Штучка зеленых на всех — это и был аванс, который они получили за всю работу.

Викентьич засмеялся.

Он просто-таки захохотал — сморщился, согнулся, всплеснул руками… сигареты посыпались из пачки, которую он так и не убрал в карман…

Холодная электричка покачивалась, Лобачев спал, но яснее, чем наяву, видел озабоченное лицо милицейского капитана, к которому их с Викентьичем после долгих препирательств направил дежурный. Викентьич в милицию идти не хотел — отмахивался: мол, по такому делу без толку, ничего путного не будет. Лобачев настоял. У него все еще было пусто внутри, и только сердце он ощущал вполне отчетливо.

Капитан был сильно занят. Он посматривал на часы и всякий раз страдальчески морщился.

— Трое, говорите? — спросил он, перебив Лобачева в самом начале — должно быть, суть произошедшего была ему хорошо понятна. — И что дальше?

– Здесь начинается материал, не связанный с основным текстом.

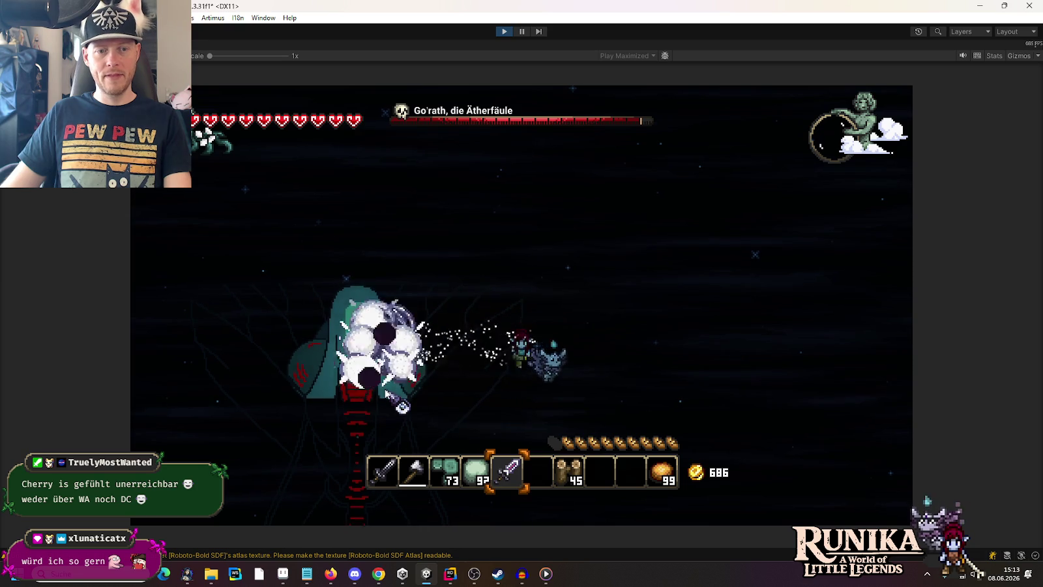
{"action": "key", "text": "a"}
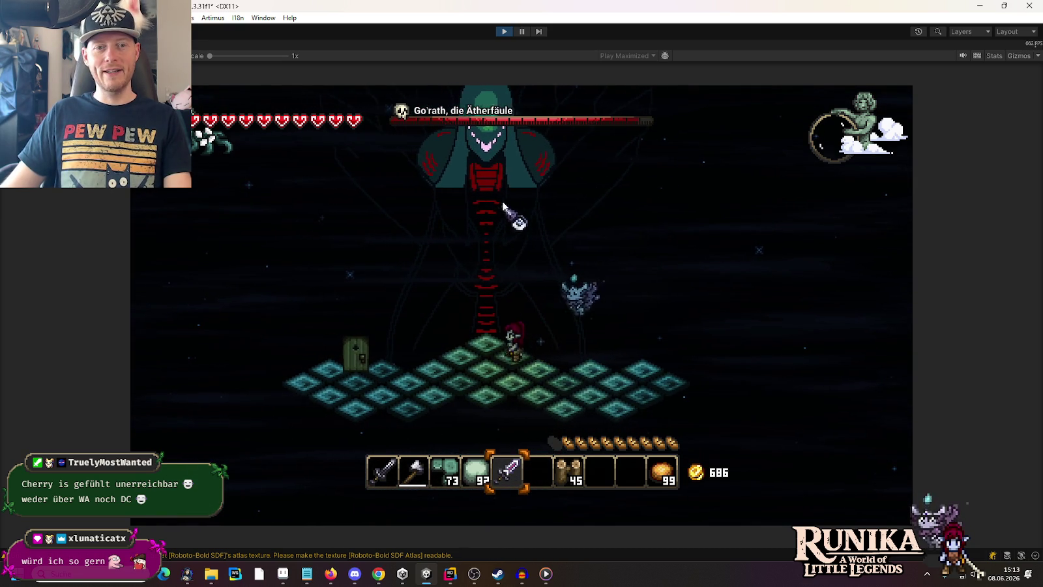
{"action": "left_click", "coordinate": [503, 173]}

Какие пожелания?

Лобачев сказал, чего они хотят.

— Понятно, — сказал капитан. — А на каком основании?

«Должно быть, кунцевские… — подумал он, рассеянно слушая то, что жарко говорил ему возбужденный усталый человек в сером ватнике и белых от пыли сапогах. — Этих выживают, чтоб своим хохлам работу обеспечить… Конечно, дело-то выгодное. Скоты, скоты!..»

А потом он вспомнил, как неделю или две назад гнал своего «жигуленка» по кольцевой, и возле поворота на Можайку двигатель заглох, потому что полетел трамблер; нужно было искать телефон, звонить, просить помощь… Он смотрел на Лобачева и раздраженно думал: а куда бы ты сам на моем месте позвонил в такой ситуации? В родную контору или тем же самым кунцевским? В контору? Отлично! дня через три нашлась бы машина, чтоб отбуксировать до гаража!.. А кунцевские через пятнадцать минут примчались на двух джипах — один потащил «жигуля» в ремонт, ключи от второго вручили ему — «Ну что вы, Михаил Иваныч! Что вы! Вам же ездить-то надо, пока починят! Да ладно! Да бросьте!..» А если вдуматься — что он им когда делал хорошего? Практически ничего!..

— Напишите заявление, — сказал капитан, глядя на часы. — Будем разбираться… А вообще… — он поднял взгляд на Лобачева. — Тяжело вам будет… вы же вне закона.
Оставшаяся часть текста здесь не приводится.